**EXERCISE DESCRIPTION**
Below are the records; copy each line in them that holds the word "continuation".

**EXCERPTED RECORDS**
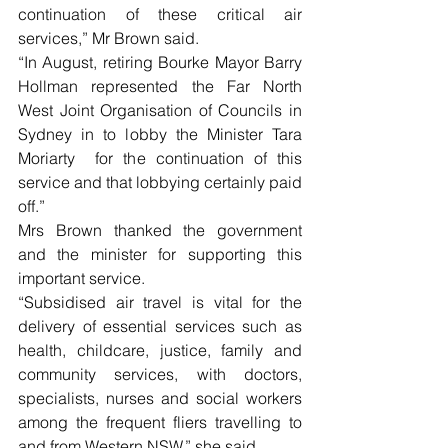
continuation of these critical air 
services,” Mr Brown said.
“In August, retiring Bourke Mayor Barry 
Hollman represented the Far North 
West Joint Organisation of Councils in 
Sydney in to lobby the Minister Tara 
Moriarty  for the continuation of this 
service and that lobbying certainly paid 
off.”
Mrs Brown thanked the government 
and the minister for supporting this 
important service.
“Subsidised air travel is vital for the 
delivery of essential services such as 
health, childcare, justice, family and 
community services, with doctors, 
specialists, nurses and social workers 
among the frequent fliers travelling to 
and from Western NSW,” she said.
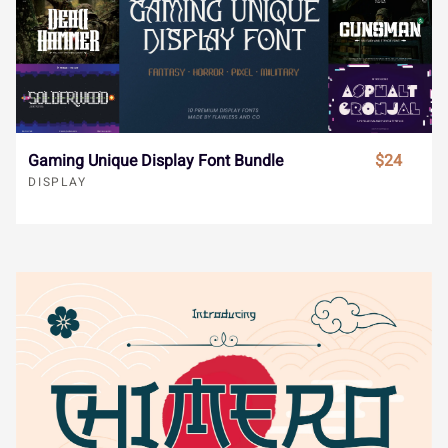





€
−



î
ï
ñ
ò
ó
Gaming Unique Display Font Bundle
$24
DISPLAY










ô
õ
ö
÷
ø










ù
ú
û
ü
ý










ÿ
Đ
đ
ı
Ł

**EXPECTED OUTPUT**
continuation of these critical air 
Moriarty  for the continuation of this 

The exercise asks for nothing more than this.